No findings against doctor who faked blood test results
A doctor who said he did not think falsifying his patient’s test results was “a big deal” has given an undertaking at a Medical Council fitness-to-practise inquiry not to do it again.
Dr John Stewart McKenna (28) from Co Sligo, now a senior house officer at Our Lady’s Children’s Hospital, Crumlin, was working at St Michael’s Hospital in Dún Laoghaire when the incident occurred.
Taking into account Dr McKenna’s inexperience, his immediate admission of his actions and references from colleagues, the inquiry committee yesterday decided to make no findings of professional misconduct or poor professional performance against him.
Under section 67 of the Medical Practitioners’ Act 2007, he consented to be censured by the Medical Council and gave an undertaking not to repeat the conduct complained of. The committee said it wished to emphasise that “the falsification of results by any doctor, for any reason, can never be justified”.
The inquiry in Dublin was dealing with allegations of professional misconduct or poor professional performance against Dr McKenna. His employment at St Michael’s was ended after an investigation into his behaviour.
On March 23rd, 2011, Dr McKenna falsified blood tests for a patient he was referring to the hospital’s Warfarin clinic. Explaining he thought it would be “better for the patient”, he told the inquiry: “I consciously changed the INR results hoping he’d get into the Warfarin clinic . . . I didn’t think it was a big deal . . thought it was commonplace,” he said.
Expert witness Dr Melanie Cotter, a consultant haematologist at Crumlin children’s hospital called by counsel for Dr McKenna, said “falsifying results is not something to be approved of.

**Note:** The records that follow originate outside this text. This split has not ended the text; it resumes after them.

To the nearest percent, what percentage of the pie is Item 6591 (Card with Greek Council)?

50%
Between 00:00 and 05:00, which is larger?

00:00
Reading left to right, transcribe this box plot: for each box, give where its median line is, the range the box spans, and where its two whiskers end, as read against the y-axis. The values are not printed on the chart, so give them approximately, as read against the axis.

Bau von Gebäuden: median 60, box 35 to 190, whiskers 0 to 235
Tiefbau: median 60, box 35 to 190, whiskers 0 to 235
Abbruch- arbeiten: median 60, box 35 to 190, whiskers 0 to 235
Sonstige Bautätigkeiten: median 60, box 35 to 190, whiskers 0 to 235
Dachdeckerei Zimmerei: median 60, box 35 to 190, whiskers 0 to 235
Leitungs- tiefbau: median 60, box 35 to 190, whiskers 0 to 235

However I can see his motivations.”
Responding to questions from the inquiry committee, Dr Cotter said: “I’ve come across doctors who have falsified results before.” She added: “I have seen doctors produce results which are not true.”
‘A waste of time’
Dr McKenna also faced an allegation of refusing to rechart drugs required by a patient, when on March 19th he told a staff nurse it was “a waste of time and paper” and he was “refusing on a point of principle”.

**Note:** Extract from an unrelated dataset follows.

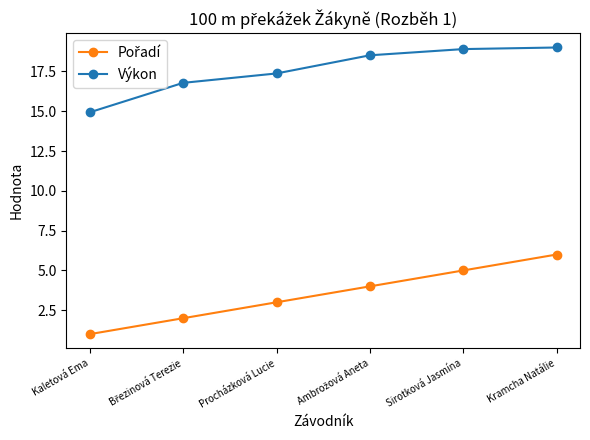

What is the sum of all Výkon values?

105.5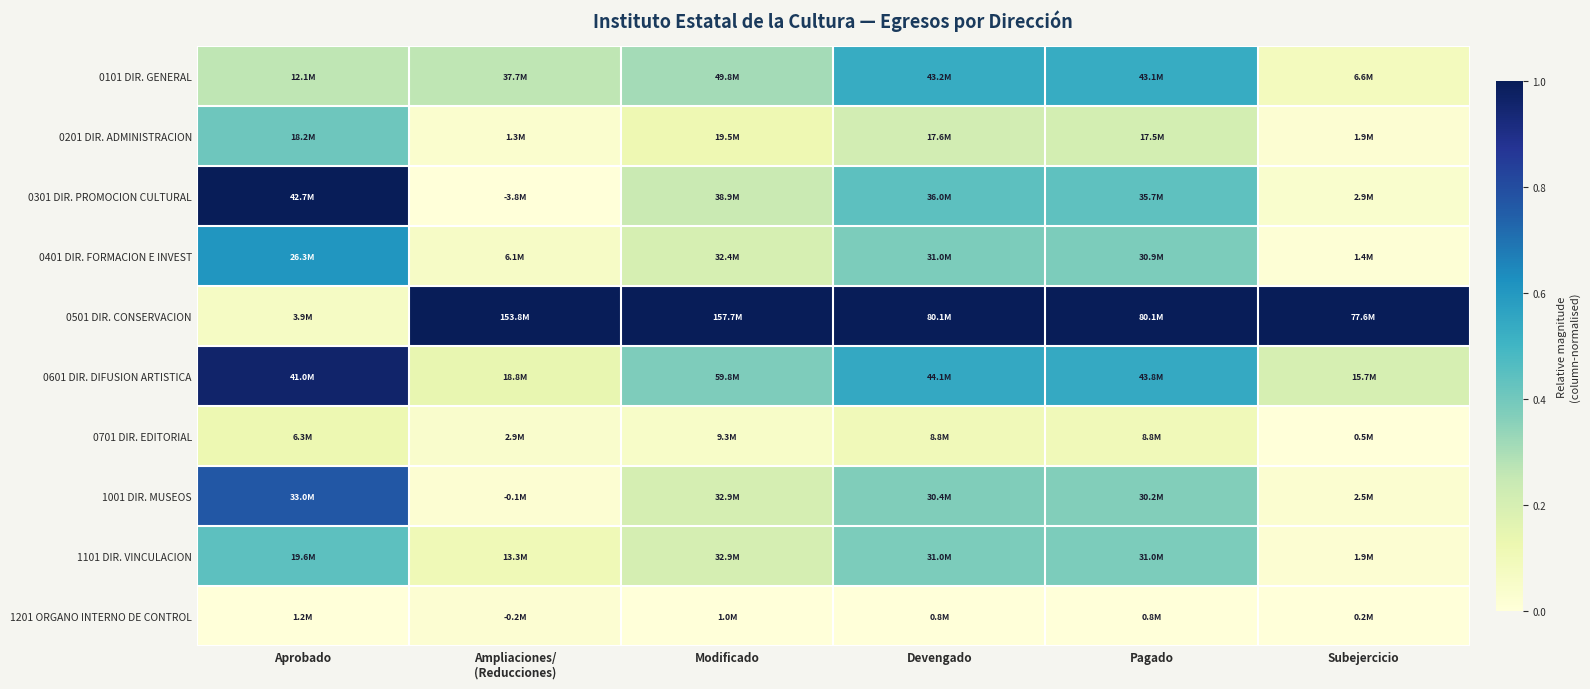

How many data points does each series have?

6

“I thought the nurses were being awkward and difficult,” he told the inquiry.
When the then assistant director of nursing, Karen Sweeney, told him it was hospital policy to rechart drugs and that nursing staff could not administer the medications unless he did so, Dr McKenna still refused, the inquiry heard.
Under cross-examination by Kate Dawson, for the Medical Council, Dr McKenna said: “I still thought the nurses would be reasonable about it and would administer the drugs.”
Dr McKenna recharted the drugs 15 minutes after his conversation with Ms Sweeney.
When asked why he did not tell her he was going rechart them, he said: “I just wanted to get off the phone from her.”
In defence of his refusal to review a patient who had fallen out of bed during the night, telling a nurse, “I don’t care”, he said he did not remember the conversation and could not dispute it.
Asked why, when he was again asked to review the patient next morning, he agreed to do it but then did not do it, he said: “I just agreed with what he wanted me to say.
“I knew a new team was coming in . . . I thought the patient was going to be reviewed by their own team,” he said.
Dr McKenna who began work at St Michael’s in January 2011, said he “didn’t enjoy it” and found his supervising consultant “quite hard to get on with”. Working 40-70 hours a week, Dr McKenna said, was not compliant with the European working time directive. He said he was also getting up at 5am to train for an Iron Man competition.
“Because I was tired a lot, it had a negative effect on my interpersonal skills,” he said.